La vetrina del Motorsport
Per ottenere l’omologazione servono 400 esemplari. Perciò serve anche renderla visibile al grande pubblico, oltre a offrire ai piloti qualcosa di davvero speciale. Così nasce la BMW M1 Procar Series, una delle competizioni più spettacolari mai organizzate. Le gare si tengono come evento di supporto ai Gran Premi europei di Formula 1 nel campionato 1979/80, e vedono al via piloti del calibro di Niki Lauda e Nelson Piquet. La formula è semplice: piloti di F1 alla guida di M1 identiche, pronti a darsi battaglia per uno spettacolo puro. Un grande evento per i tifosi e un’occasione perfetta per portare la M1 sotto gli occhi del mondo.
La versione M1 Procar
La Procar non è una M1 semplicemente potenziata. È un’auto completamente diversa, pensata per il paddock e per i circuiti più difficili d’Europa. Il motore M88, liberato dai vincoli stradali, sale ad almeno 470 CV, grazie a nuovi alberi a camme, valvole maggiorate e pistoni forgiati, oltre a una gestione dell’aria completamente rivista. Il peso crolla a 1.020 kg, la velocità massima supera i 310 km/h. Senza turbo, senza aiuti elettronici, solo meccanica pura. La ricetta perfetta per rendere la M1 una vettura amata dal pubblico e desiderata dagli appassionati, oltre che dai piloti stessi che hanno la possibilità di guidarla.
1000 CV per la Gruppo 5
Se la Procar è competitiva, la versione Gruppo 5 diventa estrema. La categoria consente modifiche radicali e i team privati — soprattutto Schnitzer — si sbizzarriscono con carrozzerie in kevlar e un’impronta sull’aslfalto ancora più larga. Ma il vero salto arriva con i due turbocompressori, portando la potenza a 1000 CV. Hans-Joachim Stuck, con una M1 Gruppo 5 da quattro cifre, vince a Nürburgring e Salzburgring. Riuscendo a domare un’auto difficile, pericolosa, ingestibile su strade normali. Ma che rappresenta la forma più estrema del concetto M1.
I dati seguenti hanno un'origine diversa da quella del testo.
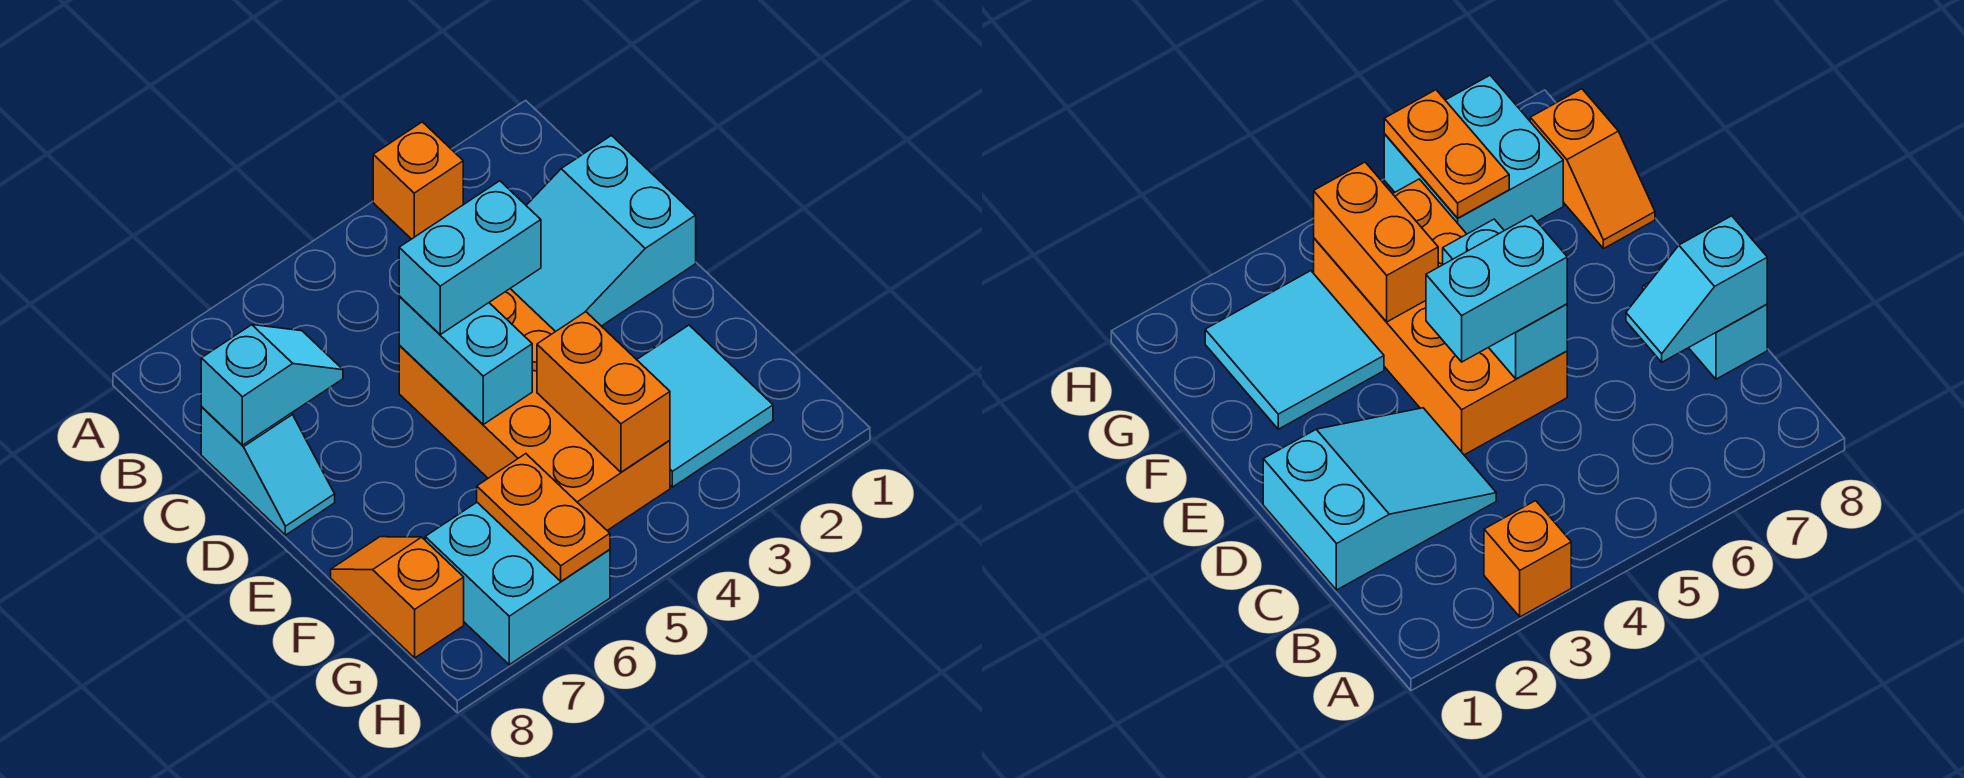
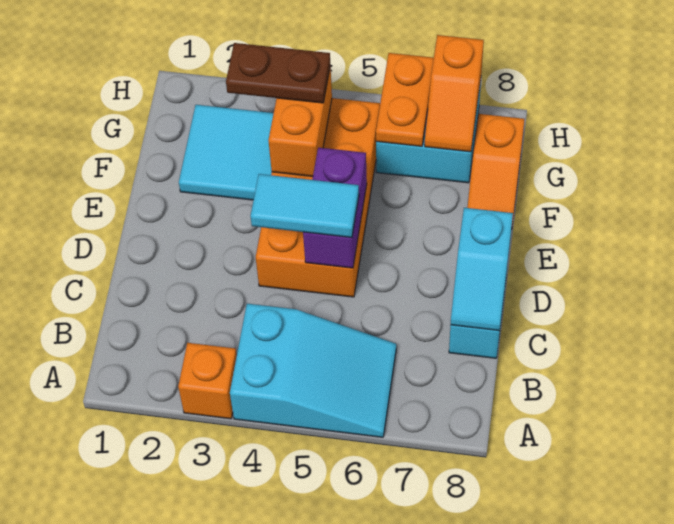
cyan 2x3 slope [510,136,696,332] -> cyan 2x3 slope moved to [230,304,396,437]
cyan 1x2 slope [201,325,343,445] -> cyan 1x2 slope turned to [451,208,513,331]
cyan 1x2 brick [399,181,541,334] -> cyan 1x2 tile [251,174,359,238]
cyan 1x2 brick [399,297,532,424] -> purple 1x2 brick [303,148,367,268]
none -> brown 1x2 plate [226,43,330,103]
none -> orange 1x2 slope [425,35,484,152]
I successi fuori dalla pista
Nonostante la produzione travagliata, la M1 viene accolta con entusiasmo dagli appassionati, dai collezionisti e dai piloti. Non si tratta una supercar comoda, e neppure una vettura semplice da guidare, e forse è proprio questo il suo fascino. BMW ne costruisce 445 esemplari: 399 stradali e 46 Procar, considerando anche una Art Car realizzata da Andy Warhol, dipinta in soli 28 minuti, oggi considerata una delle più iconiche della serie.
Ne appena uscita era un’auto da desiderare, oggi è un pezzo da museo, uno dei modelli più ricercati dai collezionisti e uno dei simboli della collaborazione tra Germania e Italia.
Un progetto irripetibile
La BMW M1 è stata un progetto tormentato, costoso, pieno di ostacoli. Ma proprio per questo è diventata una leggenda. Senza di lei, non avremmo le M3, le M5, le M2 o le M4 come le conosciamo oggi. Era il laboratorio da cui è nata la filosofia della divisione Motorsport. Un’auto tedesca costruita a metà in Italia, con un motore che emozionava e un design capace di invecchiare con una grazia che appartiene solo alle icone dell’automobilismo. Unica come il suo nome, che BMW non ha mai più osato riutilizzare.